Brief: Exactly the lines from the start of the data through the line containing "kred outreach, Rank 1-8: 11 -> 12" should be output, with both ends kept and nothing added.

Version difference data
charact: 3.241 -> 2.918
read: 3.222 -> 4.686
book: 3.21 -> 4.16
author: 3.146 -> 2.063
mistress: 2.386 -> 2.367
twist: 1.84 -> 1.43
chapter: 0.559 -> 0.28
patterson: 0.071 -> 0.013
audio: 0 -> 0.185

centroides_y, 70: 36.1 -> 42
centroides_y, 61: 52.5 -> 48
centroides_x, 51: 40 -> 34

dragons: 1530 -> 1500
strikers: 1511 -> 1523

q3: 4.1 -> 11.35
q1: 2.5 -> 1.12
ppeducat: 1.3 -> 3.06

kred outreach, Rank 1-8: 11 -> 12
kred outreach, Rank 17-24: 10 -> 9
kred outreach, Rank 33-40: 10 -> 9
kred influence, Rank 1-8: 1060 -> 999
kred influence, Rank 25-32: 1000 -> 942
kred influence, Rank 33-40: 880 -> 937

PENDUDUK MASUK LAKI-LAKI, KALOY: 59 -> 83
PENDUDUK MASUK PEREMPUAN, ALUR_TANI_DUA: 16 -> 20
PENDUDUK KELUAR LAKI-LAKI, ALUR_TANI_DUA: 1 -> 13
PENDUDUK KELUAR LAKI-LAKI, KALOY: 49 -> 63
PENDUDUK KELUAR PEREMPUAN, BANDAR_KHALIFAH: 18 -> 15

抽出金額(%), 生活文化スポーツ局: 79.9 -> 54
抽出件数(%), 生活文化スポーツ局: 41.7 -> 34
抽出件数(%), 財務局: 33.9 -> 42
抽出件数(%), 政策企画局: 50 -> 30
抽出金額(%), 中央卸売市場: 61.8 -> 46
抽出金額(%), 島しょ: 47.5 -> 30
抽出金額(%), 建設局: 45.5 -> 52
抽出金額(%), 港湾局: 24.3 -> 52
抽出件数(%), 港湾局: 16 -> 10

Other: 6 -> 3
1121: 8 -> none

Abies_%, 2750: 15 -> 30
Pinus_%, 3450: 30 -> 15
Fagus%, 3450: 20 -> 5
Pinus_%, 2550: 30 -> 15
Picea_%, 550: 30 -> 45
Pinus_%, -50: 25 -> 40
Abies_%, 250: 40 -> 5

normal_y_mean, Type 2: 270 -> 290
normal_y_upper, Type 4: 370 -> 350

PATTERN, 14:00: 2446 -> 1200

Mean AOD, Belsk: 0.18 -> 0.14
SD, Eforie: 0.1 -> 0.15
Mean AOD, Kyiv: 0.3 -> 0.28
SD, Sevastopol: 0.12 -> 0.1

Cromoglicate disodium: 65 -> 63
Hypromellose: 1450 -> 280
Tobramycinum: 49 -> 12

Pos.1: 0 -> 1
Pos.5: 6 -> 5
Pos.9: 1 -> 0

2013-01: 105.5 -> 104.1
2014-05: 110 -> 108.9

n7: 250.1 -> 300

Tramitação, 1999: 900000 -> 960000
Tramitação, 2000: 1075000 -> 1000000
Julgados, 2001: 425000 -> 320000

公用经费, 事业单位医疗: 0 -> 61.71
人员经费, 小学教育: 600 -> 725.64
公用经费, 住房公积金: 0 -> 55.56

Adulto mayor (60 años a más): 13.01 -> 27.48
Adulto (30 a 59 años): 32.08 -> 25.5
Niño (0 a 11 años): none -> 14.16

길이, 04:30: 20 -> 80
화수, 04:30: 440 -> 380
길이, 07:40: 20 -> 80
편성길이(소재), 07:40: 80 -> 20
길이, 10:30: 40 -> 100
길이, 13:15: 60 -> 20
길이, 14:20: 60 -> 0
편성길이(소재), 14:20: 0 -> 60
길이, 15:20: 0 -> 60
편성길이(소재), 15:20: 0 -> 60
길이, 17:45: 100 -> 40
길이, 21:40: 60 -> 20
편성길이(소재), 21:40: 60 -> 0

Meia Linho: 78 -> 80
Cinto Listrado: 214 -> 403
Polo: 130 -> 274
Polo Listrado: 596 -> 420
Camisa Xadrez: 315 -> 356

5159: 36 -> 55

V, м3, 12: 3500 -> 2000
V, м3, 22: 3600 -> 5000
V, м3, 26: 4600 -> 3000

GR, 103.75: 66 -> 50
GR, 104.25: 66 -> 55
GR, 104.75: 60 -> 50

Answer section:
charact: 3.241 -> 2.918
read: 3.222 -> 4.686
book: 3.21 -> 4.16
author: 3.146 -> 2.063
mistress: 2.386 -> 2.367
twist: 1.84 -> 1.43
chapter: 0.559 -> 0.28
patterson: 0.071 -> 0.013
audio: 0 -> 0.185

centroides_y, 70: 36.1 -> 42
centroides_y, 61: 52.5 -> 48
centroides_x, 51: 40 -> 34

dragons: 1530 -> 1500
strikers: 1511 -> 1523

q3: 4.1 -> 11.35
q1: 2.5 -> 1.12
ppeducat: 1.3 -> 3.06

kred outreach, Rank 1-8: 11 -> 12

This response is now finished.